While the Hearing Panel properly held that respondent engaged in a “pattern of neglect” accompanied by additional misconduct in failing to cooperate with the Committee’s *57investigation with respect to two complaints, the Hearing Panel erroneously observed that respondent was found hable for other misconduct, “e.g., failure to provide clients property to which they were entitled in violation of DR 9-102 (C) (4).” The Referee explicitly found that charge 12 was not proved by the Committee and indeed, in setting forth the Referee’s disposition on the charges, the Hearing Panel indicated that charge 12 was “[d]enied.” Accordingly, the motion to confirm the Hearing Panel’s determination should be denied to the extent it indicates that respondent is liable for failing to turn over the property of one of her clients in violation of Code of Professional Responsibility DR 9-102 (c) (4) (22 NYCRR 1200.46 [c] [4]).

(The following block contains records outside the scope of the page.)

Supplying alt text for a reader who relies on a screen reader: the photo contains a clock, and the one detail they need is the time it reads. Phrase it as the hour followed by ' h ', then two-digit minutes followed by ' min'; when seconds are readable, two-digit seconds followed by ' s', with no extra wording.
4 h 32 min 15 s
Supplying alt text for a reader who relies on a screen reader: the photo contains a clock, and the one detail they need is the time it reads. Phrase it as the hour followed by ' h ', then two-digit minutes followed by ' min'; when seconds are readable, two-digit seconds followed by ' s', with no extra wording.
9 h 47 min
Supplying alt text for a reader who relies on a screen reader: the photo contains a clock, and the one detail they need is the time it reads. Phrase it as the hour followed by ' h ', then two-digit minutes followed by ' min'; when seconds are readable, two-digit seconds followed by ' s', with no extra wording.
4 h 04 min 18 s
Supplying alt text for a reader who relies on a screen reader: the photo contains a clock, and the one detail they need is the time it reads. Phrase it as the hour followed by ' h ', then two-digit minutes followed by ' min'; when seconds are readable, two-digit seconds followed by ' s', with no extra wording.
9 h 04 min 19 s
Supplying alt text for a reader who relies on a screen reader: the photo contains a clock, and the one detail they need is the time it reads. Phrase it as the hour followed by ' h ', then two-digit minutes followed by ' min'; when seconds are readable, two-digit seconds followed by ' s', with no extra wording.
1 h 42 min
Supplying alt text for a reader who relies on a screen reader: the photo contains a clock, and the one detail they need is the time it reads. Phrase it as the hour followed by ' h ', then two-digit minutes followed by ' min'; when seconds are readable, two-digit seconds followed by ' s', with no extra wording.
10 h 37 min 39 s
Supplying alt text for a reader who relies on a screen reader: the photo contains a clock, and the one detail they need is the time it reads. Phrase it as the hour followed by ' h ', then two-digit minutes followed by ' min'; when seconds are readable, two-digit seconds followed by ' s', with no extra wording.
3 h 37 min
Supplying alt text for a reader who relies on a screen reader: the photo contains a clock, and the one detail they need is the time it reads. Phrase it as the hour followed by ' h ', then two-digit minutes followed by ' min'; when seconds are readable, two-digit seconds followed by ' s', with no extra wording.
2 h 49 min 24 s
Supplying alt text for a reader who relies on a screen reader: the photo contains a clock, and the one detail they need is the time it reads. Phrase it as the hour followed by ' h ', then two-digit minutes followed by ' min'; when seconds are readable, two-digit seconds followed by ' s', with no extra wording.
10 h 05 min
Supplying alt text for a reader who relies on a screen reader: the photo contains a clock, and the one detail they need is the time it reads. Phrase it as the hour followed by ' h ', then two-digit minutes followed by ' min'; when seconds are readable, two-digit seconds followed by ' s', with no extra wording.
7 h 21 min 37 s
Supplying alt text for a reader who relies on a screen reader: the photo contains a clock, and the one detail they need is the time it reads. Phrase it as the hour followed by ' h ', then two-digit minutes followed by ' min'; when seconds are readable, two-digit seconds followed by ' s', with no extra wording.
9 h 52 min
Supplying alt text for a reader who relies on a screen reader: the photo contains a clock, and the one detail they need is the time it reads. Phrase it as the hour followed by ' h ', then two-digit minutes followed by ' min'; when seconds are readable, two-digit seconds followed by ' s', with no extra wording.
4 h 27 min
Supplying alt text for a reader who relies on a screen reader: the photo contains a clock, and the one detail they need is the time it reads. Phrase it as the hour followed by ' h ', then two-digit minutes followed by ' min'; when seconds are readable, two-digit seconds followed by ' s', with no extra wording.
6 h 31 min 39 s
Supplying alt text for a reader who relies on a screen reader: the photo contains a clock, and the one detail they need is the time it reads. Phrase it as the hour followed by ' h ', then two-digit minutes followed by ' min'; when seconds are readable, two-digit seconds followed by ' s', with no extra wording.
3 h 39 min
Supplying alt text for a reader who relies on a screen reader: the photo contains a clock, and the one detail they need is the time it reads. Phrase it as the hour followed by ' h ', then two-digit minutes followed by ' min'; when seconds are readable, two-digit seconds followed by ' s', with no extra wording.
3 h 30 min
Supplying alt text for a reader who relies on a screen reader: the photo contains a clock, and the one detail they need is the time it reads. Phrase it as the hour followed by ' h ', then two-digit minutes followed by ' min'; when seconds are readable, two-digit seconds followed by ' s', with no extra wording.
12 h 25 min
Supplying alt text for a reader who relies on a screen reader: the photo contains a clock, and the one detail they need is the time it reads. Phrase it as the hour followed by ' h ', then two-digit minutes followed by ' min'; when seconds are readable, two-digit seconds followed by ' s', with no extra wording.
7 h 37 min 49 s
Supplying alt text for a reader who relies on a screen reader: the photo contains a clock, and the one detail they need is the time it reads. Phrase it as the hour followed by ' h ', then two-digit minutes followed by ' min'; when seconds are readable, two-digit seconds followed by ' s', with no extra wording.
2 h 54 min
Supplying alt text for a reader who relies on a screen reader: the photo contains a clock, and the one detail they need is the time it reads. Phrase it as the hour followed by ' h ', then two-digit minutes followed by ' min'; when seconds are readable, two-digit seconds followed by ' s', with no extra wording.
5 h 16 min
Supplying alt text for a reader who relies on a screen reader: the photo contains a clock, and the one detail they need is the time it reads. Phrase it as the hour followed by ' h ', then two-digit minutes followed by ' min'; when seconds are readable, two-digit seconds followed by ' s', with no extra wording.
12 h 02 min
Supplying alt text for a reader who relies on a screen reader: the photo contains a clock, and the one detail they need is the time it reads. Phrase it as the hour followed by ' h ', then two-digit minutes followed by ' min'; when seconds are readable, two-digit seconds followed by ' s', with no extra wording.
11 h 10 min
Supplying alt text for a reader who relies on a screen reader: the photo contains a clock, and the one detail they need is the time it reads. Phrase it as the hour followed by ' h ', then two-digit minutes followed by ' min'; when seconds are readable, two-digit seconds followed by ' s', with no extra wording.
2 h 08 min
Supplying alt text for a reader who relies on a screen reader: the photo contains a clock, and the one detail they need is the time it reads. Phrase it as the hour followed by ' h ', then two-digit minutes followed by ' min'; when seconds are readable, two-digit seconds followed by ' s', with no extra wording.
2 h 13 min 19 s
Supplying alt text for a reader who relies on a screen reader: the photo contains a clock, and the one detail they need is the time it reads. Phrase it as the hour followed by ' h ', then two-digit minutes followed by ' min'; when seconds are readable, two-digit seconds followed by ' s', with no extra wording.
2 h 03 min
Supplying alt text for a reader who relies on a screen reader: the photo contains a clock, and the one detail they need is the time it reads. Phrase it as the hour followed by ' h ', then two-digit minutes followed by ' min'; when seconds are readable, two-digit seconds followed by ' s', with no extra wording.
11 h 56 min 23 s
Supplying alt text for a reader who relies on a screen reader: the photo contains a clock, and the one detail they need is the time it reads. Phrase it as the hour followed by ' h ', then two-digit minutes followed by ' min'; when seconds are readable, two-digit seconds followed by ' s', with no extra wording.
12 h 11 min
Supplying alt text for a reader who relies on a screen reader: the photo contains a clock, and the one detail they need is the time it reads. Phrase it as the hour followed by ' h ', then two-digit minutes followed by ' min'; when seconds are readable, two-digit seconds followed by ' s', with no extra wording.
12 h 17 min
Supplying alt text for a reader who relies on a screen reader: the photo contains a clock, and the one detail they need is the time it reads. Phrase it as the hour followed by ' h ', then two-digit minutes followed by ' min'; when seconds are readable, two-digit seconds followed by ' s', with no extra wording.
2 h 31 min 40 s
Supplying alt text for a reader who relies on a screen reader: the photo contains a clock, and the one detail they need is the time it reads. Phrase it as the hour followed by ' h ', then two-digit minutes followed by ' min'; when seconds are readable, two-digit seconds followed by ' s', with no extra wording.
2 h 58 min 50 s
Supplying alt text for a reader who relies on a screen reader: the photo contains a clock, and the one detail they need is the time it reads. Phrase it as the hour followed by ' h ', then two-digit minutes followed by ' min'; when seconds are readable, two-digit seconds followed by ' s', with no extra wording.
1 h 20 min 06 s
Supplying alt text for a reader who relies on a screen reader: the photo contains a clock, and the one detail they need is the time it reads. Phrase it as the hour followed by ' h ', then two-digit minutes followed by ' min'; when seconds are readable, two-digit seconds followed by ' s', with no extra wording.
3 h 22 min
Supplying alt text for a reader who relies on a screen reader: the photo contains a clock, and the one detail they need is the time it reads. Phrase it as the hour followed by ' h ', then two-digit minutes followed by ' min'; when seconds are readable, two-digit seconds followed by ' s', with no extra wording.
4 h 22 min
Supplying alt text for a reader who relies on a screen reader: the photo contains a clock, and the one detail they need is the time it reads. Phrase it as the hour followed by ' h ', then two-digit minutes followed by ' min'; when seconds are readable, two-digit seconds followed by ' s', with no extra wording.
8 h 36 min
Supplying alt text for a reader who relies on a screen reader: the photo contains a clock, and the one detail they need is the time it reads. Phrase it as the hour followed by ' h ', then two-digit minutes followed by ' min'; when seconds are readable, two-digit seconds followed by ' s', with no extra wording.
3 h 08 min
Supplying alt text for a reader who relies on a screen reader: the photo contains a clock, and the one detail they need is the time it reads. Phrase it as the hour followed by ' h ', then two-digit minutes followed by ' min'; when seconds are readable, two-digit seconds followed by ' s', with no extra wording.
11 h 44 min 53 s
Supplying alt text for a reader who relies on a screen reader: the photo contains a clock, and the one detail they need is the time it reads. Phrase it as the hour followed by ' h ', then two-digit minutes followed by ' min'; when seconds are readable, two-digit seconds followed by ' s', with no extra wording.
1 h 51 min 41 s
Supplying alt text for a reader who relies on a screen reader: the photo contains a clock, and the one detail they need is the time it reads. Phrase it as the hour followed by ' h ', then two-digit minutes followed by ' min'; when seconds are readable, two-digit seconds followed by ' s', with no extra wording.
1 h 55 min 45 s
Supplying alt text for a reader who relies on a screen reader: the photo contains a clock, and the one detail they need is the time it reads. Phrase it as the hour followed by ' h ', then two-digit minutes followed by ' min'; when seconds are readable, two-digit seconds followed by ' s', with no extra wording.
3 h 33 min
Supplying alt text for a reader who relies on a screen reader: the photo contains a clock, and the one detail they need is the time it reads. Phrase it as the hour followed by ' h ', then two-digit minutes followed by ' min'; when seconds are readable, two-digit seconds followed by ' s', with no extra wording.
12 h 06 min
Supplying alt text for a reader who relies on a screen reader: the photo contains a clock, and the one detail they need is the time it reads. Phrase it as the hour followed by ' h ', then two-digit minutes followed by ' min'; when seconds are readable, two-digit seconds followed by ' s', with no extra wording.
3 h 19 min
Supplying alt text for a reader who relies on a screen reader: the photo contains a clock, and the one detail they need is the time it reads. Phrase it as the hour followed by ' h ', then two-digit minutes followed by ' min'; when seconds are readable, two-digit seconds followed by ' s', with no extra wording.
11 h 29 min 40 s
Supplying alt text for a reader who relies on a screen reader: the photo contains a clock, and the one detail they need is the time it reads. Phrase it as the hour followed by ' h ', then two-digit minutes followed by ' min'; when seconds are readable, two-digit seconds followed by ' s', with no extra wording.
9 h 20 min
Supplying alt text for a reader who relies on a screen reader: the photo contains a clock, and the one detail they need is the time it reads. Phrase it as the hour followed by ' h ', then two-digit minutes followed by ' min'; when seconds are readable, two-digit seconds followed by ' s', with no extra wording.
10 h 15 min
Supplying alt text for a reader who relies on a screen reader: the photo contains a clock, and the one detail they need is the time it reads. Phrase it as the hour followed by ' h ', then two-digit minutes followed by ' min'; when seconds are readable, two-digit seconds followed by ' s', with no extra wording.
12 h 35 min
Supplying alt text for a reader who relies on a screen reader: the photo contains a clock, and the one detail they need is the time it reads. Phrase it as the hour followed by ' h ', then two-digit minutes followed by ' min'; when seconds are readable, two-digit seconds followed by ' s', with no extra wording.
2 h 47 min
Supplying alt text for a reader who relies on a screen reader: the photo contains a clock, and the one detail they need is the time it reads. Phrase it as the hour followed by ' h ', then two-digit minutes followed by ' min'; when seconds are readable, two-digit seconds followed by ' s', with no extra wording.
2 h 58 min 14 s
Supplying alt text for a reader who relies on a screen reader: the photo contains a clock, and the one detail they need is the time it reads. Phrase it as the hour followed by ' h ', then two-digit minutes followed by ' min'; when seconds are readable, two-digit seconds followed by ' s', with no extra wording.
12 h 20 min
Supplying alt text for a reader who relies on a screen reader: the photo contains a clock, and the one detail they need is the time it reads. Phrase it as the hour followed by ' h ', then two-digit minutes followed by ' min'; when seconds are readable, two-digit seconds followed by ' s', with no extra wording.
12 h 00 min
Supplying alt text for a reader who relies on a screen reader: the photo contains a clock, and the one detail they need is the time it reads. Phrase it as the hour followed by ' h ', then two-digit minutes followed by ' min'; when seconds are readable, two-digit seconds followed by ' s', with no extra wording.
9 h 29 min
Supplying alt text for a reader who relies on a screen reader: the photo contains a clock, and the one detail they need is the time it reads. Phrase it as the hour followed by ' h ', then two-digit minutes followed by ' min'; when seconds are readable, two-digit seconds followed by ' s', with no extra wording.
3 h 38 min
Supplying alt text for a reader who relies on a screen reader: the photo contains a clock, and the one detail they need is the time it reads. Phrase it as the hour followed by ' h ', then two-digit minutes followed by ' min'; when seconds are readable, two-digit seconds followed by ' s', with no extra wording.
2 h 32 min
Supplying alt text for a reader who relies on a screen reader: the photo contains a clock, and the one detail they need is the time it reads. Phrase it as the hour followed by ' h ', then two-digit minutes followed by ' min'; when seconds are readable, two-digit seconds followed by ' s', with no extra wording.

As to the Referee’s findings that respondent neglected seven client matters, the evidence presented establishes respondent’s liability under DR 6-101 (a) (3) (22 NYCRR 1200.30 [a] [3]) . Although respondent did not completely abandon her law practice without notifying clients, conduct which would warrant a lengthier suspension (see Matter of Kuhnreich, 21 AD3d 1 [2005] [two-year suspension]), respondent’s neglect of asylum matters over a span of four years and involving seven different clients certainly qualifies as a “pattern of neglect” (Matter of Cofino, 211 AD2d 298, 309 [1995] [neglect of eight legal matters over a three-year period considered a pattern of misconduct warranting a one-year suspension]).

Furthermore, the evidence supported the Referee’s finding that respondent committed additional misconduct prejudicial to the administration of justice, in violation of DR 1-102 (a) (5) (22 NYCRR 1200.3 [a] [5]), because she inexcusably failed to timely answer two clients’ complaints and did not provide the Committee with client files she claimed she would supply. This conduct may be attributed to respondent’s failure to properly maintain access to client files after closing her office since there is no indication that she intentionally hindered the Committee’s investigation. However, particularly in view of the fact that respondent also reneged on her promise to the Referee that she would produce important documents, including the letter she allegedly wrote to her clients about closing her office, respondent’s nonchalance with respect to the disciplinary proceedings cannot be disregarded.

We find that respondent’s conduct merits a six-month suspension from the practice of law. Respondent’s neglect of her asylum clients cannot be attributed to any physical or psychological infirmity, she did not fully cooperate with Committee’s investiga*58tion and there are facts present, including her delinquency in registering with OCA, indicating that a six-month period of suspension is warranted (compare Matter of Salomon, 78 AD3d 115 [2010] [finding public censure warranted for respondent who neglected asylum matters in light of respondent’s reputation in the legal community, his high rate of success, his client’s satisfaction with his services, his cooperation with disciplinary proceedings and his claim that he had made restitution to the affected clients]).

Accordingly, the Committee’s petition should be granted to the extent of confirming the Hearing Panel’s findings of fact and conclusions of law, as modified herein, and respondent should be suspended from the practice of law for a period of six months.

Gonzalez, EJ., Saxe, Catterson, Acosta and ManzanetDaniels, JJ., concur.

Respondent suspended as an attorney and counselor-at-law in the State of New York for a period of six months, effective the date hereof.